July issues of JAMA and Annals of Internal Medicine each brought out several articles with new insights for diagnostics.
Since Fall 2021, JAMA has published a surprisingly extensive series of articles on diagnostics and diagnostics excellence. Newly, we have:
Sarma et al. (2022) Achieving Diagnostic Excellence for Cancer: Symptom Detection as a Partner to Screening. JAMA July 18 online. Here.
Sarma et al. describe that only a limited number of cancers have widely endorsed screening tests (cervical, breast, colon, and more recently and less successfully, lung). Yet even in these cancers only a minority are detected by population screening. They describe programs in UK and elsewhere looking at early symptom work-up and intervention.
Reyna et al. (2022) Rethinking Algorithm Performance Metrics for Artificial Intelligence in Diagnostic Medicine. JAMA 328:329. Here.
Reyna et al. describe cases where special metrics have been weighted to maximize test usefulness during test comparisons. For example, a sepsis detection test had different weights for penalties when wrong diagnoses were false positives vs false negatives. This goes beyond classic simple metrics (sensitivity, specificity, area under curve) and merges evaluation with specific use cases. Another example was in cardiology AI diagnoses, where "false" diagnoses that led to the same workup pathway as correct ones, had smaller penalties. (Related, see Persson on machine learning ICU algorithms for sepsis, here, and another "rich content" evaluation of algorithms by Cerrato et al. here.)
Turning to Annals of Internal Medicine:
Burke et al. (2022) The Challenge of Variants of Unknown Significance. AIM 175:994. Here.
The authors summarize, "the high prevalence of rare and novel variants in the human genome points to VUSs as an ongoing challenge. Additional strategies can help mitigate the potential harms of VUSs, including testing protocols that limit identification or reporting of VUSs, subclassification of VUSs according to the likelihood of pathogenicity, routine family-based evaluation of variants, and enhanced counseling efforts. All involve tradeoffs, and the appropriate balance of measures is likely to vary for different test uses and clinical settings. Cross-specialty deliberation and public input could contribute to systematic and broadly supported policies for managing VUSs."
Lehmann et al. (2022) Ethical Considerations in Precision Medicine and Genetic Testing in Internal Medicine Practice: A Position Paper From the American College of Physicians. AIM here.
The authors summarize, "Whether or not to use genetic tests or adopt technologies such as genome sequencing in clinical care and, if so, when and how to do so needs careful consideration. This paper focuses on the use of precision medicine and genetics in the practice of general internal medicine, where patients may be at increased risk for a heritable condition, may need a drug associated with a known pharmacogenomic variant, or may have a cancer diagnosis for which genetic information may guide treatment decisions. This position paper is intended to complement and provide more specificity to the guidance outlined in the American College of Physicians (ACP) Ethics Manual, which identifies a number of issues associated with precision medicine..."
Lee et al. (2022) QUAPAS: An Adaptation of the QUADAS-2 Tool to Assess Prognostic Accuracy Studies. AIM 175:1010.

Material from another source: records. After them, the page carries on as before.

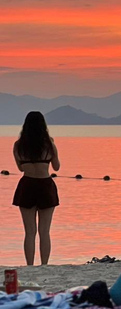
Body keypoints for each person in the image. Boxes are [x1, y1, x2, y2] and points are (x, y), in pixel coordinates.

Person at [12, 111, 60, 266]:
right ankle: (44, 264)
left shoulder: (18, 145)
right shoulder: (49, 143)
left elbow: (20, 168)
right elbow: (57, 167)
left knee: (29, 231)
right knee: (44, 231)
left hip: (27, 186)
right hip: (45, 184)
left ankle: (30, 265)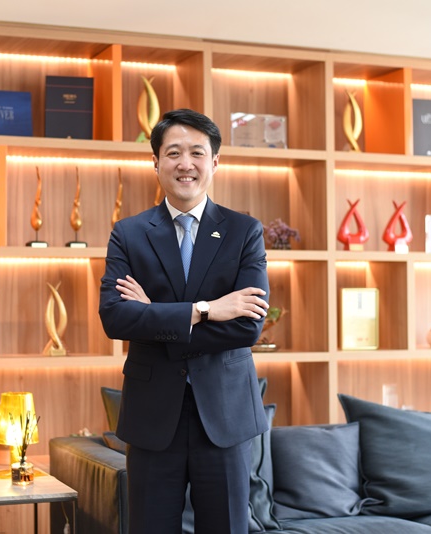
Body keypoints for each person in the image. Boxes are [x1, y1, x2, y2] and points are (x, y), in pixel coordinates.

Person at [99, 108, 270, 534]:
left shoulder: (244, 231)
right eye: (173, 152)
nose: (185, 163)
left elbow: (247, 326)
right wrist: (205, 310)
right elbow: (116, 317)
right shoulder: (129, 233)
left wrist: (152, 316)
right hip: (153, 416)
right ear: (156, 162)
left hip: (225, 416)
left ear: (215, 161)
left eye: (197, 152)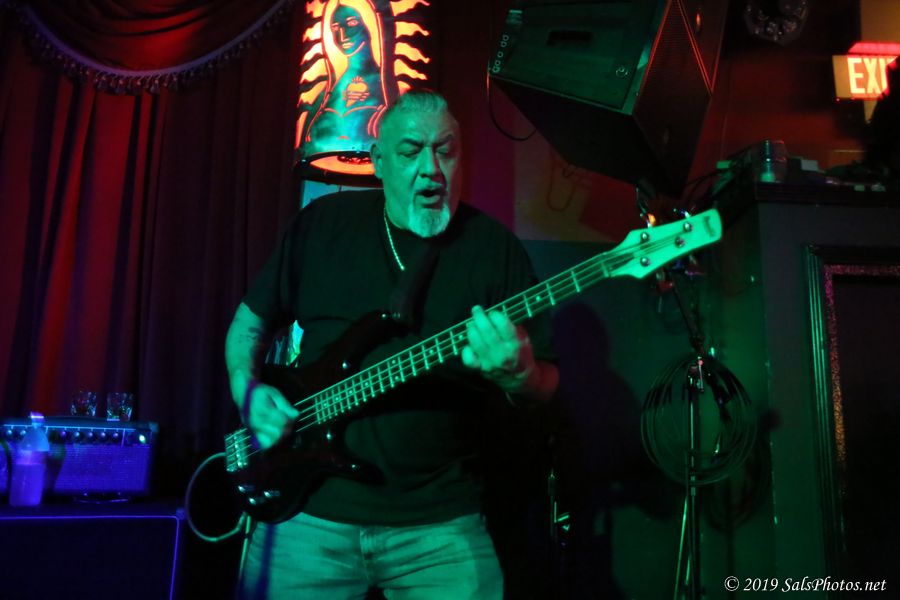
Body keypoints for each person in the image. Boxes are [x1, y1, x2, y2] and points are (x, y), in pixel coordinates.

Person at [226, 89, 559, 599]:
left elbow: (546, 384)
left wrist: (521, 376)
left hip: (441, 525)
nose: (432, 169)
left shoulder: (495, 250)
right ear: (379, 161)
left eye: (445, 151)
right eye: (411, 151)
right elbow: (248, 325)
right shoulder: (324, 225)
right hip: (307, 514)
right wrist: (247, 391)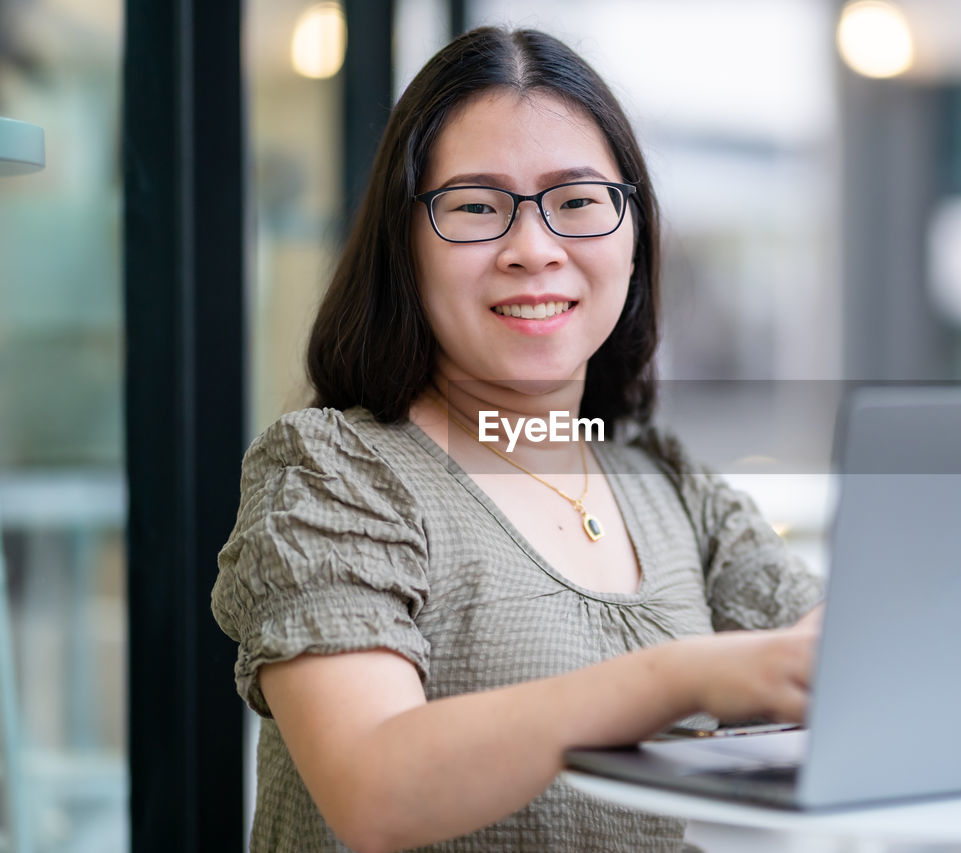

One of the world experts in diagnostics tests and theory is Patrick Bossuyt of the University of Amsterdam (here). Here, the Dutch team adapts a major diagnostic test guideline, QUADAS (QUADAS-2) for prognostic test accuracy: QUAPAS with a "p".
QUADAS-2. see here, and here. See also QUADAS-C, for "Comparisons" of diagnostic tests, here.
(See also my blog on MolDx's newly released checklist for prognostic tests, here.)
There are a lot of issues with conventional low-voltage evaluation metrics for prognostic tests.
- First, the tests may often have continuous score or several classes of output (low, medium, high), making familiar binary sensitivity and specificity impossible to calculate.
- Plus, Sens/Spec and the related "Area Under Curve" AUC are blind to prevalence, which makes it impossible to calculate positive predictive value and negative predictive value which are crucial for clinical test performance.
- In addition, while Sens and Spec are often reported to decimal points ("Our sensitivity is 93.6%") this is nonsensical because small shifts in either prevalence or patient spectrum (along a continuum) will shift Sens/Spec metrics by quite a bit.
- Which renders the expression of population test summary metrics with decimal points nonsensical.
- And, Sens/Spec are expressed for whole tested populations, where many patients may be either strong positives or strong negatives, but clinically it is the "gray zone" patients where test performance may be basically a coin flip, that are actually the most important patients with the most need for accurate testing.
- For an entry point on spectrum effects, see the Usher-Smith 2016 review paper, BMJ 2016:353:i3139, here.
- Another difficulty is pilot data for a biomarker expressed with excitement as a "p value" between groups - Group High Risk is 8 units, Group Low Risk is 7 units, p<.05 - but the test is not useful because despite scoring a p value on the average, 80% of the patient test scores in Group A and B actually overlap.